The other day, I saw an article on a major women’s magazine website on how excited Chrissy Teigen was to see Crazy Rich Asians with her little daughter. She was so moved to be able to show her quarter-Asian daughter that there are people who look like her grandmother (Chrissy’s mother) in a movie! Representation and diversity for the win! I was wondering how much her infant daughter needed to see more people who look like her grandmother when Teigen herself is one of the most widely photographed and talked-about people on the internet.
At first, this breathless universal praise didn’t bother me in the least. The consensus seems to be that Crazy Rich Asians is finally showing Asians on the screen, as beautiful heroines and handsome Prince Charmings of a major studio film, not just geeky sidekicks like Lane Kim of Gilmore Girls. Growing up, Lane Kim was the reason I stopped watching Gilmore Girls after a few episodes. With her glasses and tomboyish looks, she was meant to be an unattractive, un-sexy best friend to Rory Gilmore with her baby-blue eyes. Logan would never fall in love with Lane, oh no.
Even more insulting was the portrayal of her family, especially Lane’s mother with her painfully bad accent and permanently angry face. The worst was when Lane got married. At the reception at a Korean-American church, all the guests threw themselves upon the food like locusts and even packed the japchae and bulgogi to-go like starving peasant nincompoops. Was this how my people must be represented on TV?! I was disgusted.
To have Asian people on screen who are not just a comic punchline is definitely progress. But to say Crazy Rich Asians gives voice to Asians would be reductive, even downright wrong. CRA is about a very, very small number of very, very privileged people in Singapore. To say that this story of the 1% of the 1% of one country is a victory for all Asians or Asian-Americans is as misleading as saying that Downton Abbey is a victory for European culture.
To Americans, anyone with a golden skin tone, almond eyes and black hair from the Eastern hemisphere is automatically Asian or, if they grew up in America, Asian American. Meanwhile, I have never thought of myself as Asian, just as I don’t eat “Asian food.” I eat Korean, Thai, Japanese, Chinese, or Indian food; my language isn’t Asian, but Korean; my cultural customs are also Korean. To be called “you’re Asian” by others makes me feel like I did as a child, when none of my new American classmates knew where Korea was and asked if it’s somewhere near China or Japan. To be called “Asian” reminds me of being jeered at as “Chink,” which mercifully only has happened a few times in my life.

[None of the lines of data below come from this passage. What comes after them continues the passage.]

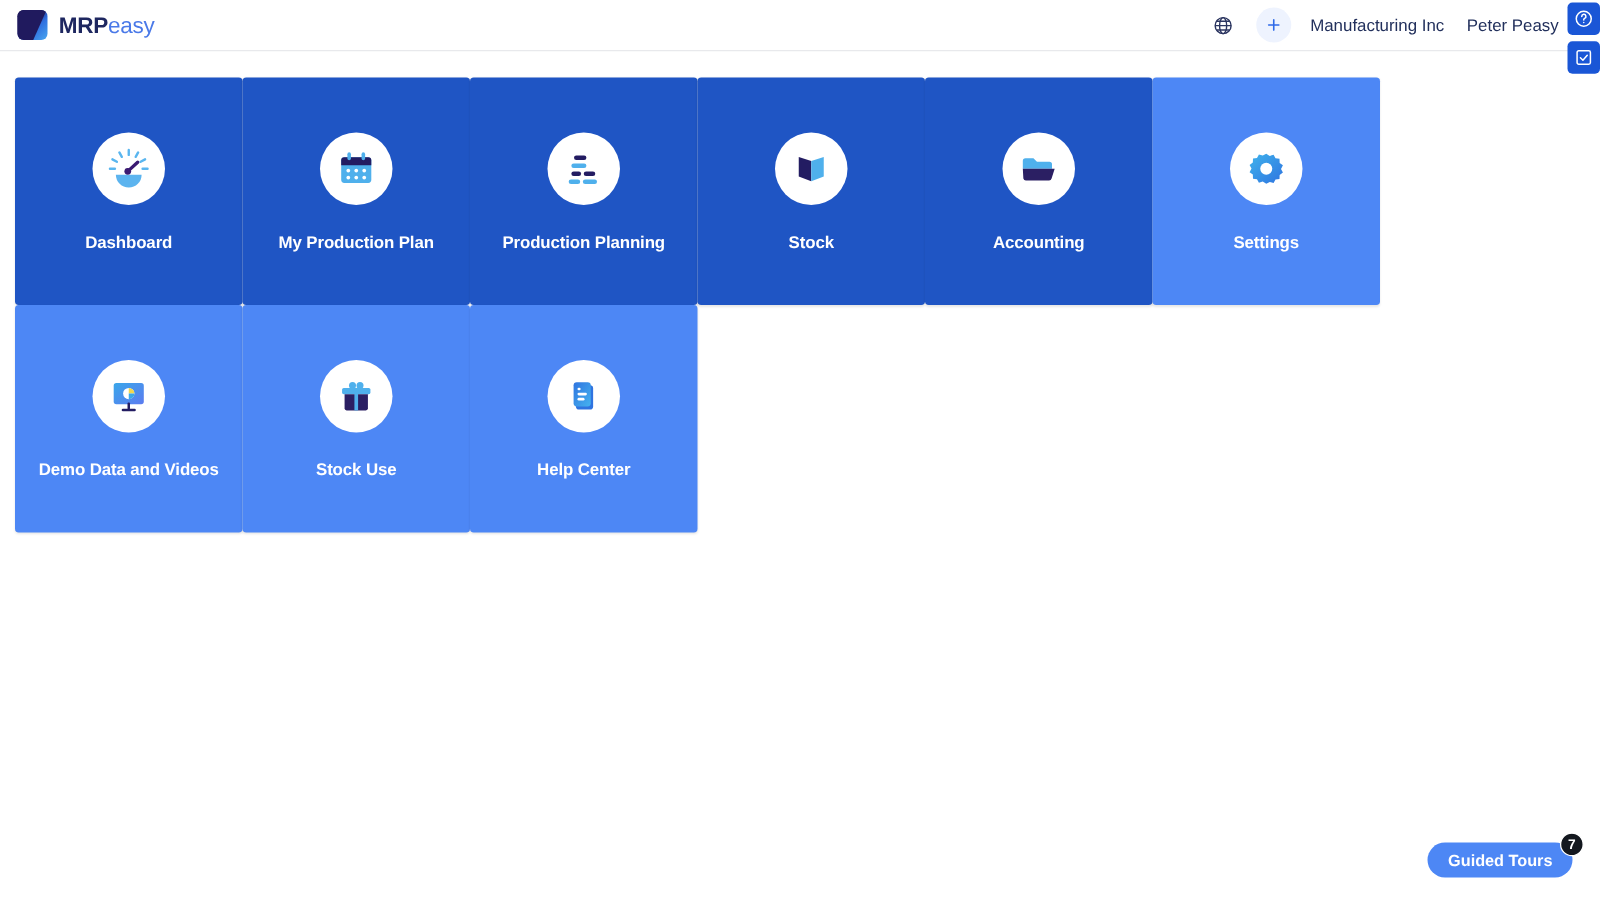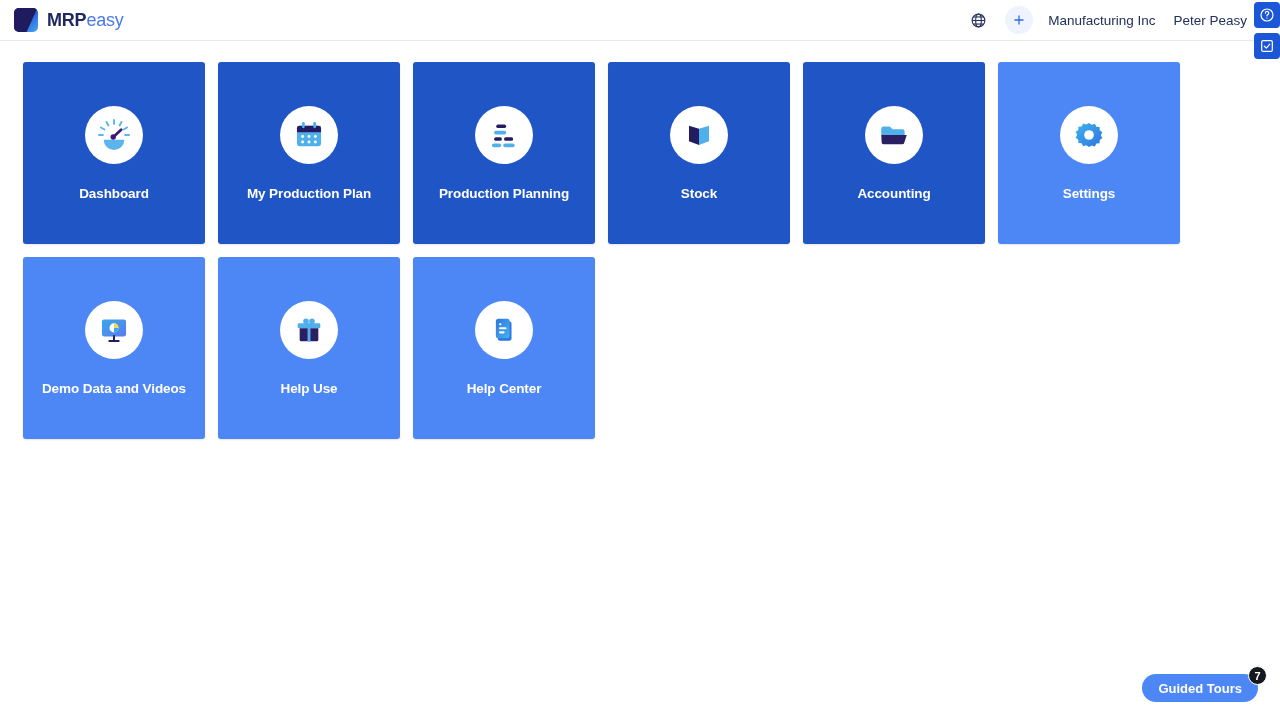--- a/index.html
+++ b/index.html
@@ -94,12 +94,11 @@
   
   .tile-grid {
     position: absolute;
-    left: 23px;
+    left: 12px;
     top: 62px;
     display: grid;
     grid-template-columns: repeat(6, 182px);
     grid-auto-rows: 182px;
-    gap: 13px;
   }
   .tile {
     border-radius: 3px;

Or being catcalled “Gonichiwa” or “hey China doll,” which unfortunately has happened about hundreds of times in my life.
How I feel about the cultural imposition of Asian-ness by non-Asians is similar to how Chimamanda Adichie Ngozi described in Americanah what it’s like to be called “black” and “African” by white Americans. “When you make the choice to come to America, you become black. Stop arguing. Stop saying I’m Jamaican or I’m Ghanaian. America doesn’t care,” she wrote. This is cultural hegemony in another mask.
Not only does Crazy Rich Asians represent just a very sliver of an ambiguous collective “Asian,” it also perpetuates a disturbing stereotype about “the money- and prestige-obsessed Asian.” I’m not saying that there are not currently Asian billionaires who spend millions on their wardrobes without batting an eye, who give plastic surgery to their ornamental pet kois worth hundreds of thousands of dollars. But is this vile consumerism really what we want to highlight as the flowering of Asian culture? If there are people who are this crazy rich, it unquestionably follows that there are people who are crazy poor. Isn’t social inequality a far more dire and pressing issue than how many Asian people are on the big screen?
Finally, Crazy Rich Asians is hardly unique in being a film with an all-Asian cast. (Don’t even get me started on all Asian-American cast–see above on cultural hegemony). For films that are truly deep explorations of Asian culture, history, and in extension, human condition, I recommend: Once Upon A Time in China 1-6 (1991-1997), Farewell My Concubine (1993), The Last Emperor (1987), In The Mood For Love (2000) and honestly anything by Wong Kar-Wai, all from Chinese-speaking regions; Joint Security Area (2000), Mother (2009) by Bong Joon-Ho, not to be confused with the Jennifer Lawrence flick, Oldboy (2003), all from South Korea.
If Crazy Rich Asians made you feel vindicated, validated, and appreciated, that’s positive. But let’s not go so far as to say this Hollywood rom-com is the basis for our self-esteem (should any adult really derive self-confidence from movies? Come on). Eastern culture has represented itself gloriously for thousands of years before CRA—this film just happens to have the best marketing.
Have you seen Crazy Rich Asian? What are your thoughts?